Overall, it's actually a great little episode, held together by the two stars who get to play against each other - and themselves - without the distraction of lots of other characters. Dark and creepy for the most part, that unfunny Newton segment feels tacked on and totally out of place. It's a pity that they couldn't have found a better way for the Doctor to know who the real Donna was. On screen, it's something stupid like the length of a bone, but it would have been far more satisfying had it been something to do with her as an individual which provided the clue.
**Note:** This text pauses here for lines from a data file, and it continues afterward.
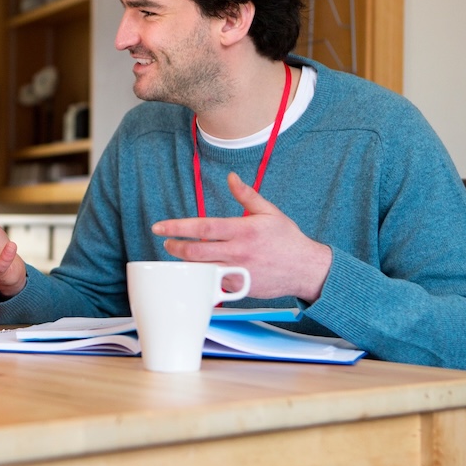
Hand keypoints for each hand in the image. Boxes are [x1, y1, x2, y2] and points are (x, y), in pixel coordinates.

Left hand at [151, 172, 331, 302]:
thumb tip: (231, 177)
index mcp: (243, 230)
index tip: (160, 227)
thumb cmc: (287, 240)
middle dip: (175, 248)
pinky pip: (214, 284)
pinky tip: (197, 271)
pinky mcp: (239, 287)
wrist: (306, 269)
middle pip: (196, 251)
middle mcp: (238, 252)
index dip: (177, 227)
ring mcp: (238, 272)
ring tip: (180, 256)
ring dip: (185, 264)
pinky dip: (202, 277)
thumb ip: (247, 195)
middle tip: (168, 244)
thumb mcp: (269, 212)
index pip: (202, 227)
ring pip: (201, 270)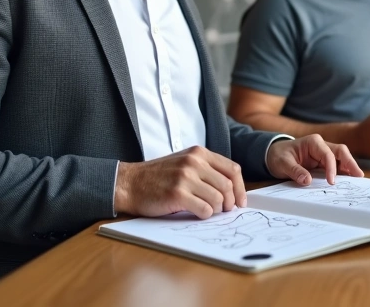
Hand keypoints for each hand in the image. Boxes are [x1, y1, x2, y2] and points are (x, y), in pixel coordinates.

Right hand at [114, 146, 245, 218]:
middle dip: (230, 203)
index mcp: (199, 153)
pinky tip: (197, 214)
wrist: (130, 183)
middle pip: (227, 186)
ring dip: (216, 210)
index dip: (240, 188)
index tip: (240, 201)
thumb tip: (232, 190)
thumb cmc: (158, 177)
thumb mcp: (184, 162)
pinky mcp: (177, 194)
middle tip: (225, 211)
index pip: (232, 170)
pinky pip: (205, 209)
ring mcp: (185, 177)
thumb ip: (206, 169)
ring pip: (218, 199)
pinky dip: (205, 215)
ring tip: (208, 211)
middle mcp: (194, 162)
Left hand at [266, 134, 363, 184]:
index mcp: (313, 142)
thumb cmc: (278, 156)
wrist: (274, 154)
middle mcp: (322, 146)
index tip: (331, 182)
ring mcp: (324, 154)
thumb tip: (307, 181)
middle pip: (341, 152)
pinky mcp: (324, 162)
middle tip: (358, 176)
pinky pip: (337, 166)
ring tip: (357, 180)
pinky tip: (349, 180)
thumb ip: (295, 171)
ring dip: (349, 168)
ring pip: (341, 158)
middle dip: (350, 163)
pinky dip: (343, 172)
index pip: (328, 154)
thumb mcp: (282, 163)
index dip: (332, 168)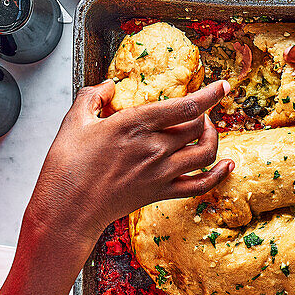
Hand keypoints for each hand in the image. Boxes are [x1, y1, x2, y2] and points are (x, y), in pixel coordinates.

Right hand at [25, 78, 234, 256]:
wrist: (68, 209)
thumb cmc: (67, 166)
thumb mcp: (74, 120)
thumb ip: (94, 96)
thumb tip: (110, 86)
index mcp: (136, 124)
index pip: (186, 106)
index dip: (210, 94)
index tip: (222, 86)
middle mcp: (155, 148)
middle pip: (198, 126)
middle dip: (205, 115)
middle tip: (199, 112)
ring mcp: (161, 173)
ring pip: (206, 153)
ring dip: (213, 139)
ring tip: (206, 132)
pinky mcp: (161, 193)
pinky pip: (201, 185)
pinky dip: (219, 175)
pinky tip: (227, 166)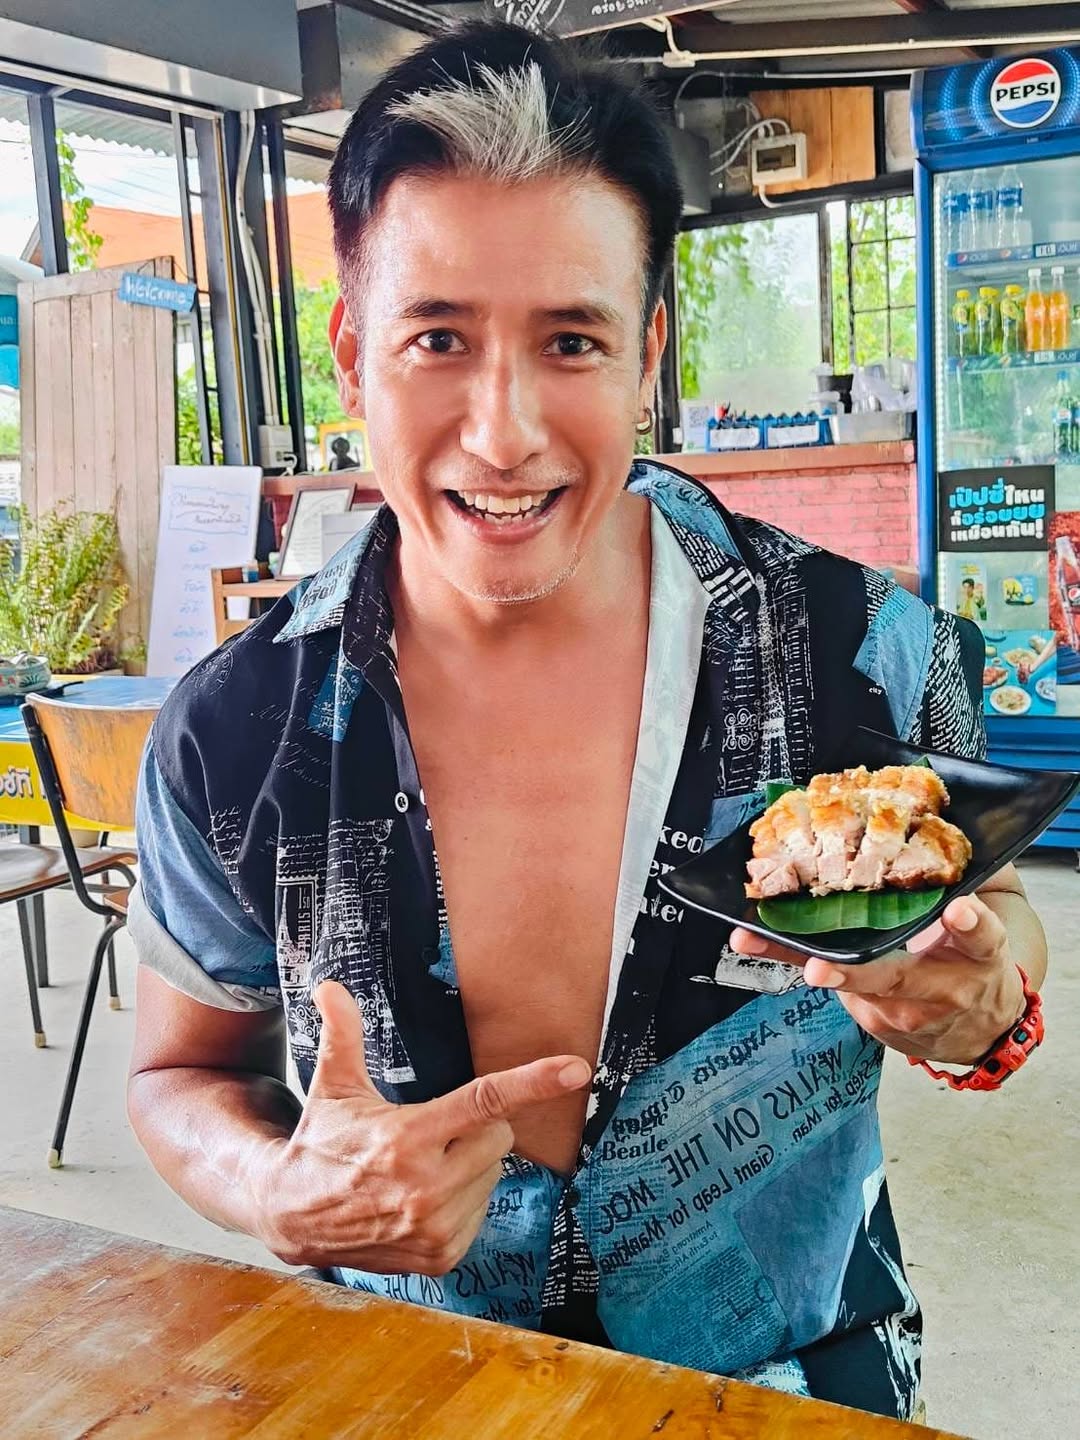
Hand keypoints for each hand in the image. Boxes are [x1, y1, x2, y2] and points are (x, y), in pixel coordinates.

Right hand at [255, 980, 590, 1274]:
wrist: (293, 1215)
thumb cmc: (321, 1143)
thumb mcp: (332, 1088)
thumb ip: (342, 1034)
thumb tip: (329, 985)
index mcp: (406, 1138)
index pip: (483, 1102)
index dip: (534, 1081)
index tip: (575, 1068)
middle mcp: (426, 1187)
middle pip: (499, 1136)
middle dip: (477, 1129)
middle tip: (435, 1131)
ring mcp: (435, 1227)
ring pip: (494, 1174)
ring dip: (469, 1166)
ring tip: (422, 1168)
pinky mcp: (441, 1256)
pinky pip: (482, 1210)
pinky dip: (462, 1200)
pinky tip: (423, 1199)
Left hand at [730, 893, 1025, 1063]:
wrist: (977, 1033)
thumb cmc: (971, 965)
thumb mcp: (982, 932)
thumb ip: (957, 893)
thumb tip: (925, 828)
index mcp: (979, 953)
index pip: (982, 937)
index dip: (970, 924)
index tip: (957, 910)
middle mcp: (942, 986)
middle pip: (895, 976)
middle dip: (852, 971)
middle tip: (818, 966)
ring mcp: (904, 1010)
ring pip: (850, 985)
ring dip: (799, 962)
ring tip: (757, 944)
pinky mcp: (873, 1018)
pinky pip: (833, 988)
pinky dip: (794, 960)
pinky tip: (757, 943)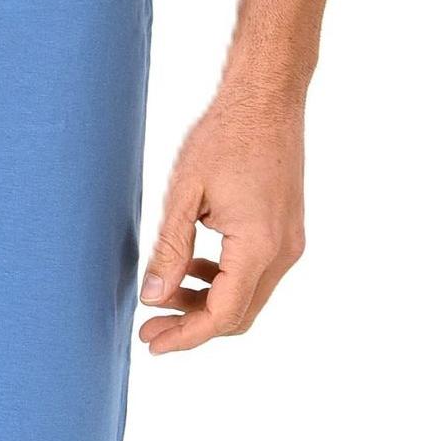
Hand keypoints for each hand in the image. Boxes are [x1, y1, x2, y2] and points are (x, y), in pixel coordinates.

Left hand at [139, 83, 304, 353]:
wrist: (267, 98)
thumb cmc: (224, 135)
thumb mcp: (184, 193)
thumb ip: (169, 249)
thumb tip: (153, 297)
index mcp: (258, 245)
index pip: (223, 314)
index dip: (186, 336)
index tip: (152, 342)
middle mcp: (283, 251)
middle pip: (238, 315)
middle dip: (193, 326)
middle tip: (150, 326)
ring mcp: (290, 242)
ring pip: (248, 297)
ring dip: (207, 303)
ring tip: (164, 297)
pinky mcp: (287, 231)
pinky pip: (256, 274)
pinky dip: (224, 282)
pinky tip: (193, 269)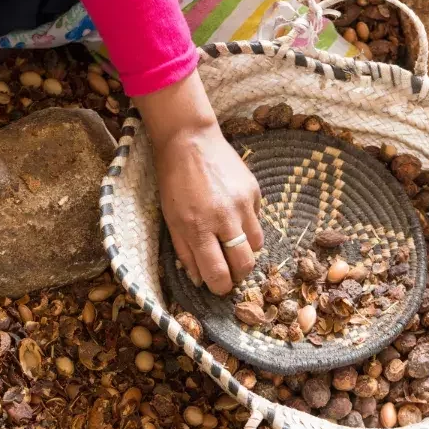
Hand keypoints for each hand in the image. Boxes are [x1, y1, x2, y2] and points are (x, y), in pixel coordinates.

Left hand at [136, 71, 262, 295]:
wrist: (190, 141)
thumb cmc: (174, 182)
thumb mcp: (171, 220)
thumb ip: (185, 252)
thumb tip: (199, 279)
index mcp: (198, 229)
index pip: (218, 274)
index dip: (220, 287)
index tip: (218, 286)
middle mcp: (224, 219)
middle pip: (244, 265)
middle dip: (238, 275)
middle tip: (229, 271)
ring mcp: (243, 204)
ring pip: (256, 245)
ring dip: (245, 250)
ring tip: (231, 242)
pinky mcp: (255, 191)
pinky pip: (257, 220)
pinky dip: (247, 225)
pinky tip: (233, 213)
Things you might like to know:
  • RTD2 did originally intend for an old Doctor appearance - the First. However, as time went by he elected to simplify the story so that it concentrated solely on the two stars.
  • Not only does the Newton sequence spoil the continuity of the TARDIS initially blowing up with the coffee spill, and the reason for their hurried evacuation of it on the spaceship, but it also contradicts the Fourth Doctor's description of his meeting with him.
  • RTD2 had written a lot more material for Wilf, including scenes for The Giggle, but it quickly became apparent that his involvement with the shoot would have to be kept to a minimum. He does feature briefly in the following episode, but it is a body double and some old dialogue of his that is heard.
  • In an interview, RTD2 spoke of this episode as a sort of homage to the Season 15 story Underworld, in that much of it was filmed against today's version of CSO, green screen.
  • DWM 597 played along with the secrecy for this episode by redacting three of the guest artists. Of these, only Wilf's appearance might have been any kind of spoiler. The other names were those of Curtis and Twist.
  • Wild Blue Yonder is another name for a song properly titled The U.S. Air Force - adopted as their anthem by that service in the late 1940's.
  • One of those fan rumours was that this episode would be set within the damaged TARDIS, where the Doctor and Donna would be threatened by evil versions of the Eleventh and Twelfth Doctors - this despite Capaldi bluntly stating that he had no desire to return to the series.
  • The HADS was first introduced in The Krotons.
  • The robot, nicknamed "Jimbo" was operated as a puppet, and not as a man in a costume.
  • The spaceship decor contains some hoof-shaped motifs, tying in with the equine nature of the dead captain.
  • The Doctor invokes the old superstition that vampires and other supernatural entities can't pass a line of salt (see the TV series Supernatural for a lot of this). This invocation of a superstition is apparently the trigger for him to be plagued by the Toymaker and various other deities over the course of the next two series.